Went home and slept for fifteen hours. Hopefully that has de-jetlagged me.
Shoe shopping for the girls on Northcote Road today. Larry now has black Mary Janes for school and also cool black plimsolls. Curly has ox-blood red Mary Janes and olive-green T-bar plimsolls - or plimples, as she insists on calling them. Curly is very much a red shoe kind of girl.

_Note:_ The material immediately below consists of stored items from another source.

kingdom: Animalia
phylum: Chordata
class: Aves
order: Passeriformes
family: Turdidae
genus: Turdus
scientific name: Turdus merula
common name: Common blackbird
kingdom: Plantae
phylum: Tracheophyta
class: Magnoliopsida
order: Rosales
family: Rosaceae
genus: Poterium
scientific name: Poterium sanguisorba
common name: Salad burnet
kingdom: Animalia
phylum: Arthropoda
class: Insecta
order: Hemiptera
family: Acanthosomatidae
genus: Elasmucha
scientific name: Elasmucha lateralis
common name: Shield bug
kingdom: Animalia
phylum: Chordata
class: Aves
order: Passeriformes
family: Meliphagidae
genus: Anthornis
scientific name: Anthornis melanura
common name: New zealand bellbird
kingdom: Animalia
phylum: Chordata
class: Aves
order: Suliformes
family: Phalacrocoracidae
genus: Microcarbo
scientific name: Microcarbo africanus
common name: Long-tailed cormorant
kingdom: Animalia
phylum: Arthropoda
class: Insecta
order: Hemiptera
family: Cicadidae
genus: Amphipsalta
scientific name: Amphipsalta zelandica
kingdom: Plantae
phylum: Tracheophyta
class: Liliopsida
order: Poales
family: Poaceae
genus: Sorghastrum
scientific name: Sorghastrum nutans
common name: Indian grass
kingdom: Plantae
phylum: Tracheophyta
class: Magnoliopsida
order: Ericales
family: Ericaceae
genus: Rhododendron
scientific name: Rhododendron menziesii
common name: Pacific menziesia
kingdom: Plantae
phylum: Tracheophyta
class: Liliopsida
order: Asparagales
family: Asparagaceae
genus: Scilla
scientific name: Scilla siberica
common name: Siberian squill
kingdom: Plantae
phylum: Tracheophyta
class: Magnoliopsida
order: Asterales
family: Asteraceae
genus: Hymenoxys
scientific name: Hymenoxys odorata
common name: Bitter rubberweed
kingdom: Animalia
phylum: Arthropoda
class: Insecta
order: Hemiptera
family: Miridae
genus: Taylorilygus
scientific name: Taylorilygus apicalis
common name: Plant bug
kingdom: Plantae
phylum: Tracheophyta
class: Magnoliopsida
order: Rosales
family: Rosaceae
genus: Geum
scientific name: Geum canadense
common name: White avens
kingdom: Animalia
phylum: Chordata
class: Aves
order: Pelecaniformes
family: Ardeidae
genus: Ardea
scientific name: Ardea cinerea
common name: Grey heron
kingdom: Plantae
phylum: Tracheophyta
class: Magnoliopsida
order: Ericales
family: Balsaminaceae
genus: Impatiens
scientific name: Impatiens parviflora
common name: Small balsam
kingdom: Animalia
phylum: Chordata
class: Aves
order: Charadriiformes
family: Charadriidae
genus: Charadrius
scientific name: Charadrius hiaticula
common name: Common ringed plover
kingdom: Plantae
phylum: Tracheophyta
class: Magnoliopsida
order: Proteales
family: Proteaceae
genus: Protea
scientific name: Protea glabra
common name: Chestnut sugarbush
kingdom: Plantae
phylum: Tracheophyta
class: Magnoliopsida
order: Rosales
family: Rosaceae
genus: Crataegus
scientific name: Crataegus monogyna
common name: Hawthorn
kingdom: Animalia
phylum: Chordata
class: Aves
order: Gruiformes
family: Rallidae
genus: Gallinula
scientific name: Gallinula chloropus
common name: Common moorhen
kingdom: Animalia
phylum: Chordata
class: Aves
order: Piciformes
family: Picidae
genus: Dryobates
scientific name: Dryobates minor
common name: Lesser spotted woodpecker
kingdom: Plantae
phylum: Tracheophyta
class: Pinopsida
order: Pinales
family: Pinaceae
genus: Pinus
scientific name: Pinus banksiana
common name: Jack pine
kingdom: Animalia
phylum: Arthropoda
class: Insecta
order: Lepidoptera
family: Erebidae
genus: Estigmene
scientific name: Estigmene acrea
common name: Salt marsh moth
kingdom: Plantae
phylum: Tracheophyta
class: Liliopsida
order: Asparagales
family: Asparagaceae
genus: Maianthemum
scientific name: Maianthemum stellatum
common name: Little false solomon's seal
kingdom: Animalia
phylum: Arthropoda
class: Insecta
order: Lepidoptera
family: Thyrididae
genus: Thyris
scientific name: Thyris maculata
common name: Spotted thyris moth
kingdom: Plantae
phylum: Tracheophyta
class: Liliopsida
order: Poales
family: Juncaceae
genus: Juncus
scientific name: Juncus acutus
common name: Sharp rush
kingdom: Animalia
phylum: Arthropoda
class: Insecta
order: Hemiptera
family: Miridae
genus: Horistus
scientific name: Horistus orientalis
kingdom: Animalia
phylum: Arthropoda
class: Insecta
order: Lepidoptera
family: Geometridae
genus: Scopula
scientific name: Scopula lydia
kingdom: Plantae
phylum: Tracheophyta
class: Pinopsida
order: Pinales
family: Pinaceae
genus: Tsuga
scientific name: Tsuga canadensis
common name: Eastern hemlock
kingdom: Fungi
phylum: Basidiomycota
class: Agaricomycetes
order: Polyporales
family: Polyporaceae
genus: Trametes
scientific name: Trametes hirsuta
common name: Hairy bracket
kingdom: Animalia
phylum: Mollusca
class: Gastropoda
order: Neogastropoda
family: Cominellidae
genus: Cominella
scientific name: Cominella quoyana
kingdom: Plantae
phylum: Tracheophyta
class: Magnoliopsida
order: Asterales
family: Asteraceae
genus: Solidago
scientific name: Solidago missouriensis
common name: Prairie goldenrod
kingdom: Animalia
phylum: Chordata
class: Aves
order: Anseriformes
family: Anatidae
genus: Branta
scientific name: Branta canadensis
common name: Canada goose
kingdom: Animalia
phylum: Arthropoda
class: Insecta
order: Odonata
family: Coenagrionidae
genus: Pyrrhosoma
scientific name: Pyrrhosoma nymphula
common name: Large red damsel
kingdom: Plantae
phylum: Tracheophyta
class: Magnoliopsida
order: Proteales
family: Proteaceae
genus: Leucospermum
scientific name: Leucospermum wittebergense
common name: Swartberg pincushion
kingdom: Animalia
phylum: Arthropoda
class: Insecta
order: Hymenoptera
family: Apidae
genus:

Lunch at Tony's Cafe - the only place on Northcote Road where you can feed a family of five for less than GBP15. Had lunch before buying aforesaid shoes - it is a mistake to shop when you are hungry. We would have been seriously in danger of buying a couple of steaks and tying them to Larry's feet with stringbeans. Lunch was all variations on egg, chips, beans, bacon, sausage, black pudding. Conversation revolves around which sitcoms we secretly enjoy watching. LSS admits to Scrubs. I admit to Two and a Half Men. I don't know which is more shameful really. I've never made it through more than 5 minutes of The Office, which everybody says is a cutting edge very funny sitcom. And yet I have knowingly watched many episodes of Two and a Half Men, which stars Charlie Sheen, for god's sake. On the other hand, Scrubs is embarrassing because it thinks it's so original and cutting edge, when it is about as cutting edge as the cutlery I bought at Woolworth's in 1987 to furnish my first flat.
LSS asks what I would serve up if I were throwing a dinner party: answer - smoked salmon and homemade brown bread; steak and kidney pie, buttery new potatoes and green beans; treacle tart and custard. It's not fancy, but I guarantee that any guest who isn't a vegetarian will enjoy it - certainly if they went to public school.
2 Comments:
Ain't that the truth about Gary Oldman? I was not really prepared to suspend disbelief when he was throwing a wobbler after popping those little pills. Other violence in that film was quiet shocking, though I finished watching (not seen it for a decade either, though it still feels like yesterday) wanting to know what happened to Leon's pot plant.
You got your first flat when you were 23?